PÁGINA:

----

Y, sin querer, he pensado en el oriolano Miguel Hernández, poeta y pastor de ovejas; en el extremeño Gabriel y Galán, y en sus alumnos de entonces; en el macharatungo Salvador Rueda, y en la vez primera que, tras la prematura muerte de su progenitor, bajó a Málaga en busca del pan con que alimentar a su madre, y a sus dos hermanos:
─ De pronto una tronera de rudos montes
dejó ver la llanura de olas rugientes,
y el mar abrió a tu vista sus horizontes
llenos de sol, de espuma y de rompientes.
Me he acordado de Benaque, el pequeño caserío donde viera sus primeras luces Salvador Rueda, perdido entre aquellas suaves lomas de la Axarquía malagueña, y a tan solo unos kilómetros del bullicio de la capital.
Me dio por pensar en el “plenairismo”, y en todos esos grandes artistas que hicieron de la pintura al aire libre el mayor acicate de su inspiración, de la naturaleza el mejor de los modelos, y de la mirada la ciencia encerrada en sus cuadros, y en sus escritos:
─ Cual si de pronto se entreabriera el día
despidiendo una intensa llamarada,
por el acero fúlgido rasgada
mostró su carne roja la sandía.
Carmín incandescente parecía
la larga y deslumbrante cuchillada,
como boca encendida y desatada
en frescos borbotones de alegría.
Tajada tras tajada, señalando
las fue el hábil cuchillo separando,
vivas a la ilusión como ningunas.
Las separó la mano de repente,
y de improviso decoró la fuente
un círculo de rojas medias lunas.
Pensaba también en que lo más florido de mis Reyes Magos siempre se reducía para mí a una caja de colores Alpino.
Y para qué más, si con doce lápices había colorido más que suficiente como para pintar una casita de campo, un árbol, una montaña, una chimenea, y una nube.

----

OBJETIVO DE LA TAREA:
Edita el fragmento del texto sobre Salvador Rueda desde "Me he acordado" hasta "ilusión como ningunas.", ambos incluidos, cambiando "sandía" por "granada", por favor. Las entradas no hacen falta para nada.

----

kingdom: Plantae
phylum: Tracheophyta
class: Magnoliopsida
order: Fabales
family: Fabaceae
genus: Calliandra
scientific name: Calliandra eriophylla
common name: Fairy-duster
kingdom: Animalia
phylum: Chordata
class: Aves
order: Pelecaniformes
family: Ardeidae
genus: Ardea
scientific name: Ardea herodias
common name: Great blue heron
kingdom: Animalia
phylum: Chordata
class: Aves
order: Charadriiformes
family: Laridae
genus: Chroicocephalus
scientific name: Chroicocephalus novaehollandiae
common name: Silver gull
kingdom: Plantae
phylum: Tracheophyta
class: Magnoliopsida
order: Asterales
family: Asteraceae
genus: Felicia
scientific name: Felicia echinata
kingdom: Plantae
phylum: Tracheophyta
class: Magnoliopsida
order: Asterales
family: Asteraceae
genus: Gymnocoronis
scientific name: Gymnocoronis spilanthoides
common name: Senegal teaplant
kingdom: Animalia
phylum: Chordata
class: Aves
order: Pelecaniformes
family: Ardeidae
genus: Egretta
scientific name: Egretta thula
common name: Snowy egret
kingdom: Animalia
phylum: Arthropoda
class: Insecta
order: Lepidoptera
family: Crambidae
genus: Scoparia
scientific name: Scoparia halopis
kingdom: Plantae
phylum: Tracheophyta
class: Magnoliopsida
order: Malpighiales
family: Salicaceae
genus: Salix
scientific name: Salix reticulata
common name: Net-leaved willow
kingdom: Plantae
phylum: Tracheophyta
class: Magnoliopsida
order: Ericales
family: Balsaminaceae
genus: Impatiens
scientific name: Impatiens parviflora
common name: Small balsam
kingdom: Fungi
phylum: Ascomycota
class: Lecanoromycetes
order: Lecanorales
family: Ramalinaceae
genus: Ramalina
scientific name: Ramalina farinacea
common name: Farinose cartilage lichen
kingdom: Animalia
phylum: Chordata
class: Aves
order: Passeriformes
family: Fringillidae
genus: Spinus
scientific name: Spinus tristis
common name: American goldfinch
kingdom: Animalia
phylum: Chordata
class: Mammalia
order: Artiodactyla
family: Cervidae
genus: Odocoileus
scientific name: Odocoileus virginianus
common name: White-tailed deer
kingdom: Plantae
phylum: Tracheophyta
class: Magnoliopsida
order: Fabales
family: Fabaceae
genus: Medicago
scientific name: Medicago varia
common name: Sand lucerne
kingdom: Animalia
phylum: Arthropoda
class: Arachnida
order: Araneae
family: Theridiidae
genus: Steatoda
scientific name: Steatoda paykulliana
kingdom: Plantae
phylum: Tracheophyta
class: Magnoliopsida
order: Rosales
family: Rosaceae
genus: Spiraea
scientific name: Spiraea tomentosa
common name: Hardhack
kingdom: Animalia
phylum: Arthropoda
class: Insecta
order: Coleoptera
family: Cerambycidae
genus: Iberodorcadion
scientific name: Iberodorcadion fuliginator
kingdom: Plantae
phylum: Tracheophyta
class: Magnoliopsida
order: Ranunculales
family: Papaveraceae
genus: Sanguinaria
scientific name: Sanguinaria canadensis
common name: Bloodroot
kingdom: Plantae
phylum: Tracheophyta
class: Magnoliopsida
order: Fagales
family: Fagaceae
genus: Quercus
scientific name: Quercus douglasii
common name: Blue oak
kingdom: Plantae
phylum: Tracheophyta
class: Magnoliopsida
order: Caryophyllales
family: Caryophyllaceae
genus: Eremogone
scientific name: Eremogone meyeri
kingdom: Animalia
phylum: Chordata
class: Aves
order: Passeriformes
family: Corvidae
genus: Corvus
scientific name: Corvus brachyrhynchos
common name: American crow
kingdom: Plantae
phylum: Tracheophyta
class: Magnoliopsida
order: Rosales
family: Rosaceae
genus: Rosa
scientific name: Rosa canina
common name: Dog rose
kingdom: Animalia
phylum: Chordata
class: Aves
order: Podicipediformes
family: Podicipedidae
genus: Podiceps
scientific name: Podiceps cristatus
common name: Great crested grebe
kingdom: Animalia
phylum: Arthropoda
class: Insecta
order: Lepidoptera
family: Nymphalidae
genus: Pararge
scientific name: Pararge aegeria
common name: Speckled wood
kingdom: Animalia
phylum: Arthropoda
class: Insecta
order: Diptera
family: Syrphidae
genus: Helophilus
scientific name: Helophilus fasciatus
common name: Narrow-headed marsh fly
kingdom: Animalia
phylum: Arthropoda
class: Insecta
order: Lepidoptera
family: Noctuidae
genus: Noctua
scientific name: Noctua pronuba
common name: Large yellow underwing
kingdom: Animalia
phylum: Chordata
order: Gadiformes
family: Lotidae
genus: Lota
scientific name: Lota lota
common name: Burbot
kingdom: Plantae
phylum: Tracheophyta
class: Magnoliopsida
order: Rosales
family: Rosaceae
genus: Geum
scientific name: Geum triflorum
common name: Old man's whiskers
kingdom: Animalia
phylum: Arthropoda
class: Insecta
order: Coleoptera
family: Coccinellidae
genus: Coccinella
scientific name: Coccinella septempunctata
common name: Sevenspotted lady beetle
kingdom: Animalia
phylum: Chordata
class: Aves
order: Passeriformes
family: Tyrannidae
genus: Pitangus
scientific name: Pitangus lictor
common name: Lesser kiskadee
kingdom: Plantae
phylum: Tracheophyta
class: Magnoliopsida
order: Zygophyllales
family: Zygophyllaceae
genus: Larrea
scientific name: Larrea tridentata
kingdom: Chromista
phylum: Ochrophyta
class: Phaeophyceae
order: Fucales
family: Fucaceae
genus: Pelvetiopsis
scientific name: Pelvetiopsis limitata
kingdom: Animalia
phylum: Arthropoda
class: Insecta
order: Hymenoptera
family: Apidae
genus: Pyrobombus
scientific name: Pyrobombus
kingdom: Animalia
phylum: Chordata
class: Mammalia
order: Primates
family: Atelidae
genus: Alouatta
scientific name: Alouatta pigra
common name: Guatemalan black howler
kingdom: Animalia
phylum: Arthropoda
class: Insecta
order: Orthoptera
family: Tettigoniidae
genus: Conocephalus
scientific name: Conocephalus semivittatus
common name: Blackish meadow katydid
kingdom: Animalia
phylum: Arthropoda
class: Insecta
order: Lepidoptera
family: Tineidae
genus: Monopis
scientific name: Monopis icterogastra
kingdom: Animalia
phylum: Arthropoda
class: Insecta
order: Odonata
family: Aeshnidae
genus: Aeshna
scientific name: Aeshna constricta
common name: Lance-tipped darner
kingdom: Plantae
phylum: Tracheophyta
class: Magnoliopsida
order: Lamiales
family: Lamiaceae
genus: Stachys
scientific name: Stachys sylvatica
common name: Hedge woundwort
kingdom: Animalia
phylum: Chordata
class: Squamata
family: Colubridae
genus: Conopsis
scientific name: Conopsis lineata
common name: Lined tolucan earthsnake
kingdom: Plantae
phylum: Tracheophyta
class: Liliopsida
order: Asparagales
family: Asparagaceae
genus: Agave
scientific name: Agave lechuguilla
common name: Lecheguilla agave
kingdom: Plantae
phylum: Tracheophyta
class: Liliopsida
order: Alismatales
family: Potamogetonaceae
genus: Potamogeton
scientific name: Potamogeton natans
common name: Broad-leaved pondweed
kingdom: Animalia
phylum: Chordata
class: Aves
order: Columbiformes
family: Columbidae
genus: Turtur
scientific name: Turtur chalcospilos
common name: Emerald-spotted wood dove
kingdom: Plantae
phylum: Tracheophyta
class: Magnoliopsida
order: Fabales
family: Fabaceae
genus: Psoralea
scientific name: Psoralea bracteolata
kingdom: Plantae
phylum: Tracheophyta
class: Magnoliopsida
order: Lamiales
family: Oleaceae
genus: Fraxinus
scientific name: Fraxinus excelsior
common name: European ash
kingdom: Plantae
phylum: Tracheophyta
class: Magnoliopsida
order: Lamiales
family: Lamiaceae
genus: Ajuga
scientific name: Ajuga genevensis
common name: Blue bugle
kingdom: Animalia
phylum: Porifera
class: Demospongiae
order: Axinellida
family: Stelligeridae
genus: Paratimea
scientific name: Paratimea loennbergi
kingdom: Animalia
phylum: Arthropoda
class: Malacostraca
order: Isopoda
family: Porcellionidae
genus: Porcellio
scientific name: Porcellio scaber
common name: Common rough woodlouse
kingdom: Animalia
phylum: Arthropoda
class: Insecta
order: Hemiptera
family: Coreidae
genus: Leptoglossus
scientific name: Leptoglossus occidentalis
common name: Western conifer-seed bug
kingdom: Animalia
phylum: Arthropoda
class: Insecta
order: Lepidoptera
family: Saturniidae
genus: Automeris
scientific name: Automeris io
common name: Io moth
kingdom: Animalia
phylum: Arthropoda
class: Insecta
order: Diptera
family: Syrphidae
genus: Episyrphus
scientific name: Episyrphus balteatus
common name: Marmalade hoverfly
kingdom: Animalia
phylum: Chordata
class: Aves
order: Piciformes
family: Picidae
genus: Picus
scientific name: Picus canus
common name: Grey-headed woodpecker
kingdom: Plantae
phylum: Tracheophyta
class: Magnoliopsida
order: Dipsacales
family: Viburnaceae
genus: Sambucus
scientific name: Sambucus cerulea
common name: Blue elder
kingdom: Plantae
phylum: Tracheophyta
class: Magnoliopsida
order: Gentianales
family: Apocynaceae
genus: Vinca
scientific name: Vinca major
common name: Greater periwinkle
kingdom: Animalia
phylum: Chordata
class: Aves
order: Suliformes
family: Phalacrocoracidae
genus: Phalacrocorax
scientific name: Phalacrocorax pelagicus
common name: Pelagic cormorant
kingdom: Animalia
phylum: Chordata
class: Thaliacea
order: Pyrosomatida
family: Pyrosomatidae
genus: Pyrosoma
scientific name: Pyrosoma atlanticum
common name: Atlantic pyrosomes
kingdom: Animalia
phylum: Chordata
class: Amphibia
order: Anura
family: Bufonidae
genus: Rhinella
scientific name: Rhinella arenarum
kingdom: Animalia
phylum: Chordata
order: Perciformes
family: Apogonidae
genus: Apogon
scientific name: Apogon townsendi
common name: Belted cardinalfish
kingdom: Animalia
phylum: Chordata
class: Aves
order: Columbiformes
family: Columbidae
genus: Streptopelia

----

RESPUESTA:
Me he acordado de Benaque, el pequeño caserío donde viera sus primeras luces Salvador Rueda, perdido entre aquellas suaves lomas de la Axarquía malagueña, y a tan solo unos kilómetros del bullicio de la capital.
Me dio por pensar en el “plenairismo”, y en todos esos grandes artistas que hicieron de la pintura al aire libre el mayor acicate de su inspiración, de la naturaleza el mejor de los modelos, y de la mirada la ciencia encerrada en sus cuadros, y en sus escritos:
─ Cual si de pronto se entreabriera el día
despidiendo una intensa llamarada,
por el acero fúlgido rasgada
mostró su carne roja la granada.
Carmín incandescente parecía
la larga y deslumbrante cuchillada,
como boca encendida y desatada
en frescos borbotones de alegría.
Tajada tras tajada, señalando
las fue el hábil cuchillo separando,
vivas a la ilusión como ningunas.